Quelle sont vos impressions sur le 37e vendredi de mobilisation citoyenne ?
Sofiane Djilali président de Jil Jadid : la marche de ce vendredi 1er novembre a été exceptionnelle. Je pense que c’est la plus grande marche qu’ont effectuée les Algériens. Encore une fois, les Algériens se sont mobilisés pour dire qu’il faut absolument changer de système, qu’on ne veut plus rester avec le même pouvoir et qu’il fallait entrer dans une nouvelle ère. C’est une façon aussi de refuser catégoriquement les élections. Des élections qui risquent de réengendrer le même système avec les mêmes hommes.
Que pensez-vous des cinq candidats officiellement retenus ce samedi pour la présidentielle du 12 décembre ?
On est face à deux volontés contradictoires. La volonté du peuple qui veut un changement rapide et complet et la volonté d’un pouvoir qui veut contrôler ce changement. Et dans les deux cas, il y a eu déjà une révolution. L’essentiel de l’ancien régime est déjà effondré, il y a bien sûr une force d’inertie et une volonté de ne pas laisser les choses aboutir complètement pour tenter de gagner du temps. Aujourd’hui, les représentants de la partie qui veut aller vers des élections dans ces conditions-là auront pour tâche éventuellement de reporter dans le temps les bouleversements que nous vivons aujourd’hui. Mais la guerre est déjà gagnée, le système ne pourra jamais revenir à l’avant 22 février. Petit à petit, les Algériens vont prendre conscience des changements phénoménaux qui se sont déroulés durant ces neuf derniers mois.
Beaucoup reprochent à ces candidats d’avoir, à un moment ou à un autre, fait partie de l’ancien régime contre lequel se soulève le peuple…

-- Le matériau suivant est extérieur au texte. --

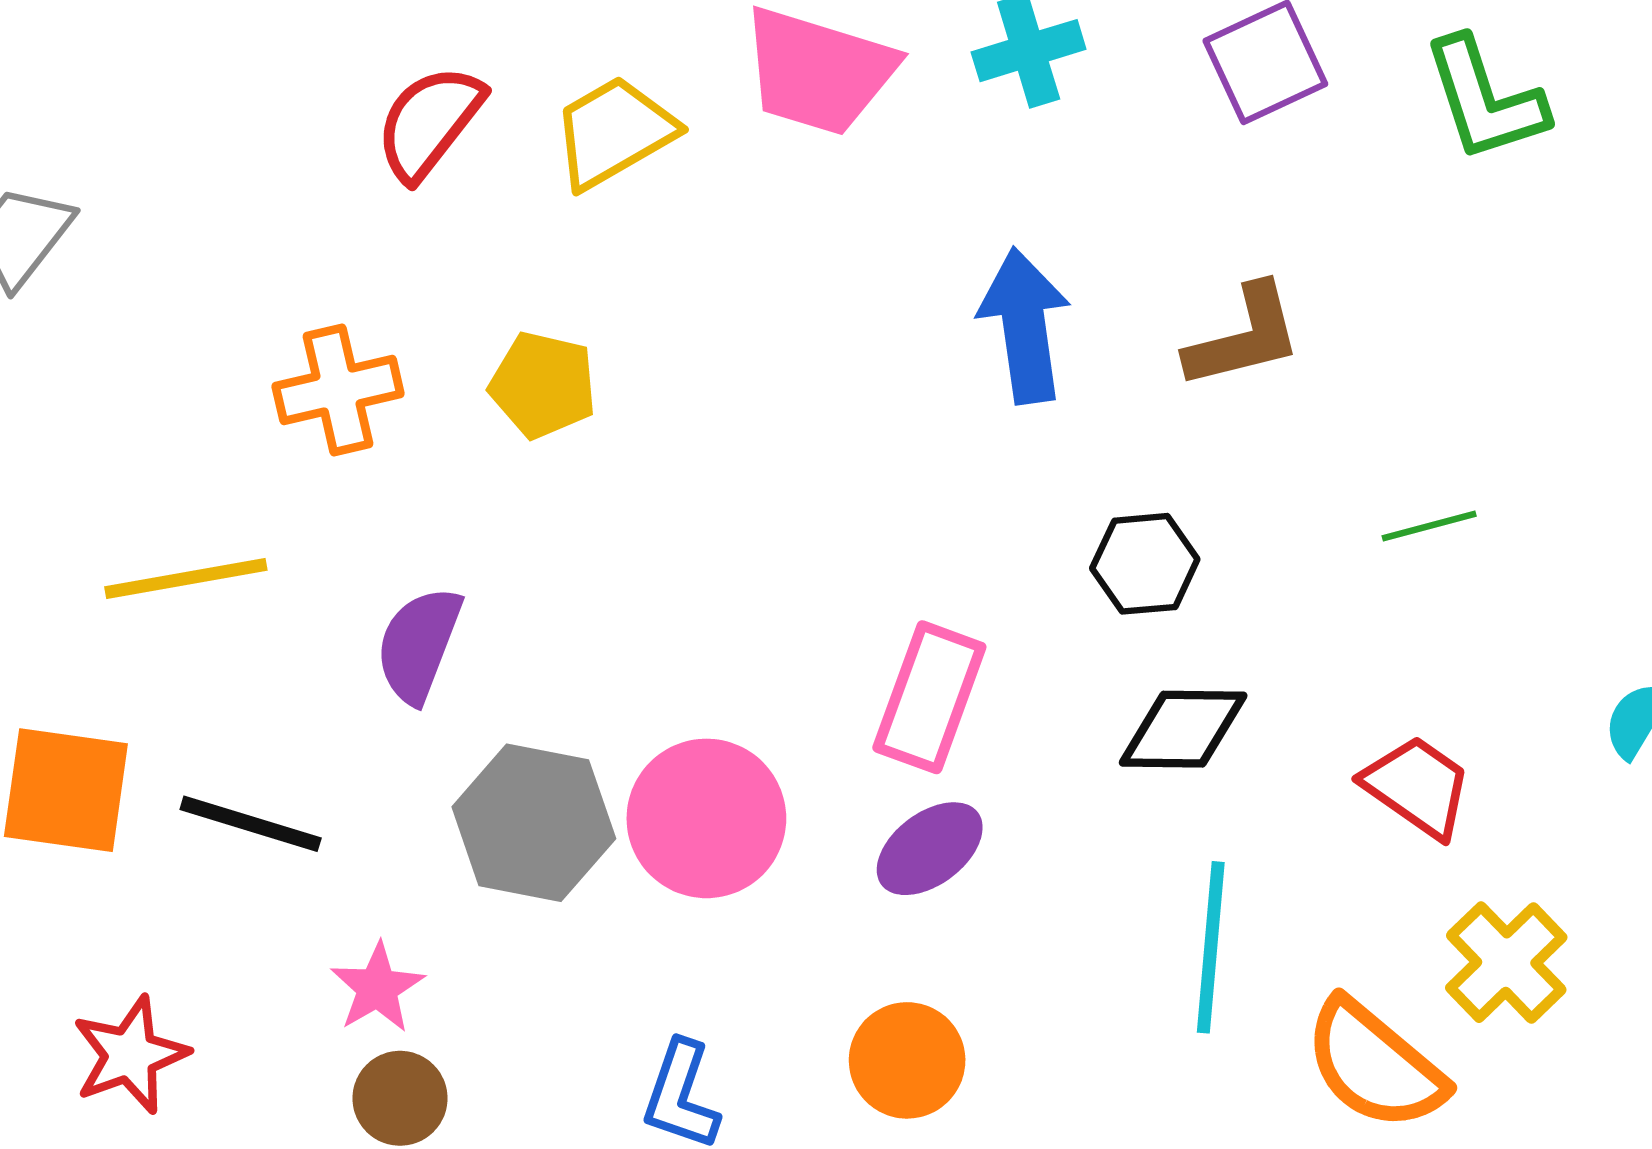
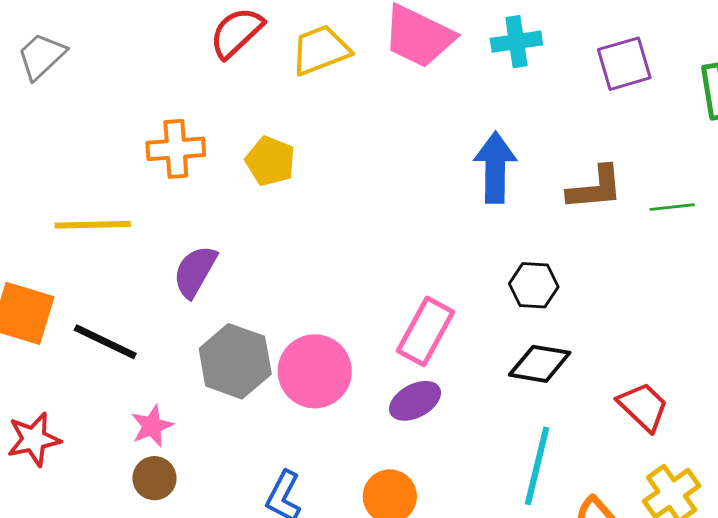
green line: (1429, 526) -> (672, 207), moved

Finalement, il n’y a que les figures qui étaient connues par le passé qui ont pu s’imposer dans cette tentative de faire perdurer le système. Malgré cela, je pense que l’Algérie est entrée dans une nouvelle phase où l’on finit de déconstruire un ancien système et où un nouveau système va être construit, et c’est extrêmement important que les nouvelles générations soient présentes maintenant et qu’elles aient leur mot à dire.
L’éventualité d’une annulation du prochain scrutin est-elle envisageable ?
Mon sentiment est que le pouvoir a pris la décision irrévocable d’aller jusqu’au bout, et c’est là où il y a une inquiétude. En même temps, il n’est absolument pas sûr que le peuple accepte cette élection. On ira de plus en plus vers une montée des tensions. La responsabilité de cette situation revient complètement au pouvoir actuel qui n’a pas été à la hauteur. Autant il a eu des gestes qu’on peut qualifier de positifs en particulier l’emprisonnement d’une noria de figures honnies par le peuple, mais il n’y a pas eu la compétence politique d’aller vers une solution voulue et acceptée de tous. Il reste un goût qui est amer. Est-ce que cette élection sera une réussite ou pas, je pense que ce sont les Algériens qui vont le décider.
Selon vous, de quoi la grève ouverte des magistrats est-elle symptomatique ?
Elle signifie que le système lui-même s’est dégradé à l’intérieur. Qu’il a perdu sa cohérence et qu’il est en grande difficulté. C’est tout à fait normal que le pouvoir central essaye de manager mais les juges comme d’autres corps de la société refusent de perdurer dans cette voie. Cela signifie essentiellement la perte de cohérence du système.